Galician noble (??–1304)

Fernando Rodríguez de Castro (died 1304), was a Galician noble and a member of the House of Castro. He was the son of Esteban Fernández de Castro, Lord of Lemos and Sarria, and Aldonza Rodríguez de León. His paternal grandparents were Fernando Gutiérrez de Castro and Emilia Iniguez de Mendoza. His maternal grandparents were Rodrigo Alfonso de León, son of Alfonso IX of León, and Ines Rodríguez Cabrera.

Following the death of his father, Esteban Fernández de Castro, Fernando became Lord of Lemos and Sarria. In 1293, he married Violante Sánchez of Castile, illegitimate daughter of Sancho IV of Castile. He was one of the most powerful and influential nobles of Galicia, like most members of the House of Castro.

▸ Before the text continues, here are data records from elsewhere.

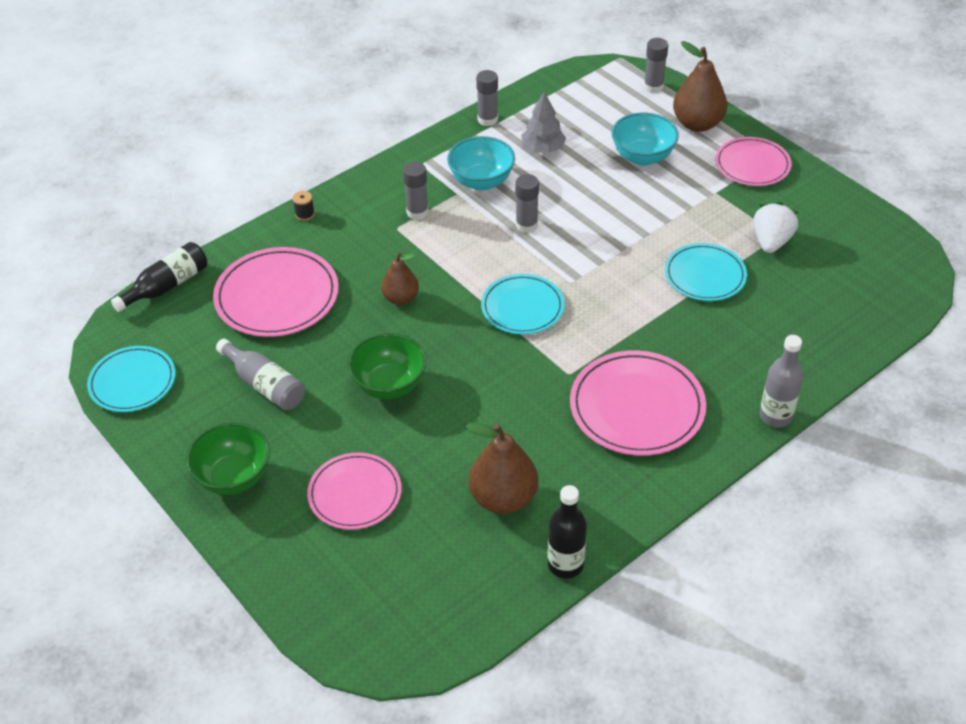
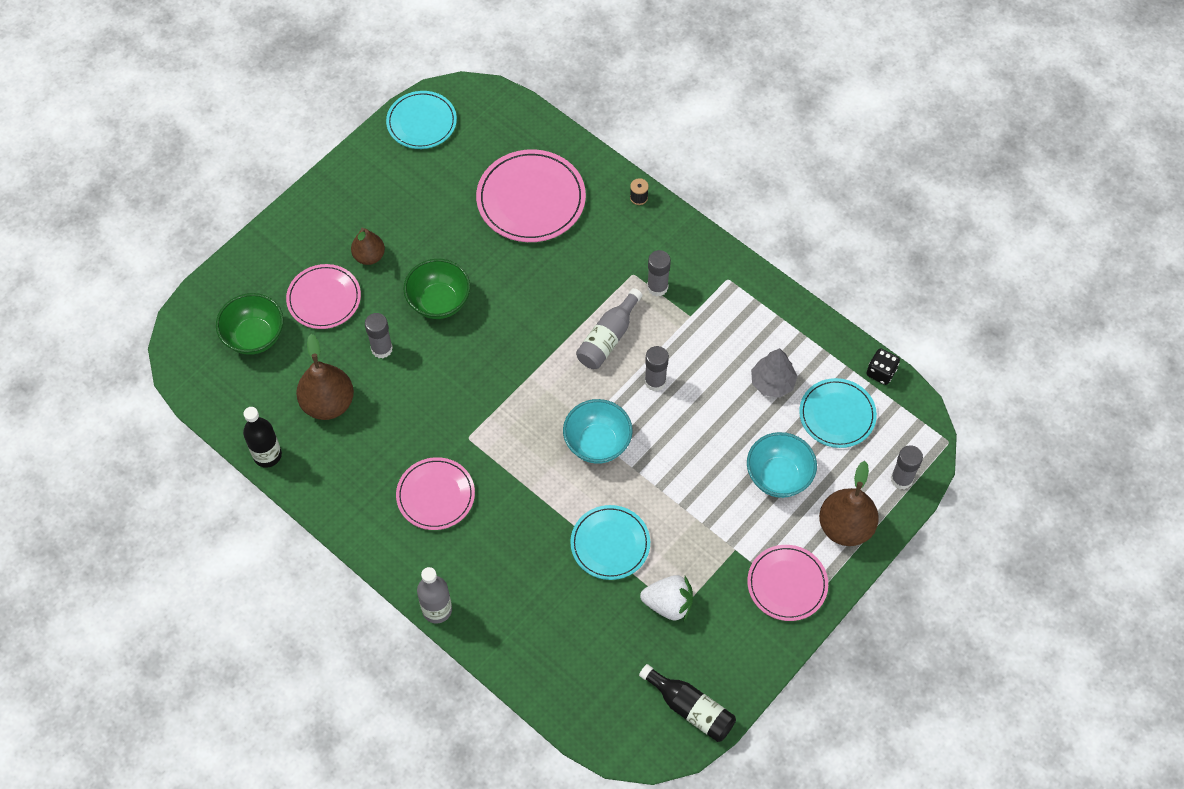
camera: 80 degrees right, 15 degrees up
black bottle [111,242,207,312] -> black bottle moved to [639,664,736,742]
green bowl [186,422,270,495] -> green bowl moved to [216,293,284,355]
grey bottle [216,339,305,410] -> grey bottle moved to [576,288,642,369]
brown pear [381,252,419,305] -> brown pear moved to [351,228,385,265]
turquoise bowl [447,136,515,190] -> turquoise bowl moved to [563,399,633,464]
grey glue stick [476,70,498,126] -> grey glue stick moved to [365,313,393,358]
turquoise plate [481,274,564,334] -> turquoise plate moved to [799,378,877,448]
pink plate [570,350,706,456] -> pink plate [396,457,475,530], size x0.66
none -> black dice [866,348,900,385]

In 1304, Fernando took up arms against Ferdinand IV of Castile, by attacking Philip of Castile, who was in Galicia besieging the fortress of Monforte de Lemos. Fernando's advisers tried to persuade him to reach a peace agreement with the Felipe, who was brother of Violente Sánchez of Castile, his wife. However, no agreement was reached and Fernando Rodriguez de Castro was killed in the ensuing battle.

==Marriage and offspring==
He married Violante Sánchez of Castile, illegitimate daughter of Sancho IV of Castile and María de Meneses. They had two children:
- Pedro Fernández de Castro "the War" (died 1342). Lord of Lemos and Sarria. Died of an epidemic during the Siege of Algeciras and was buried in the Cathedral of Santiago de Compostela.
- Juana Fernández de Castro, married Alfonso de Castilla y Aleramici, grandson of Alfonso X of Castile.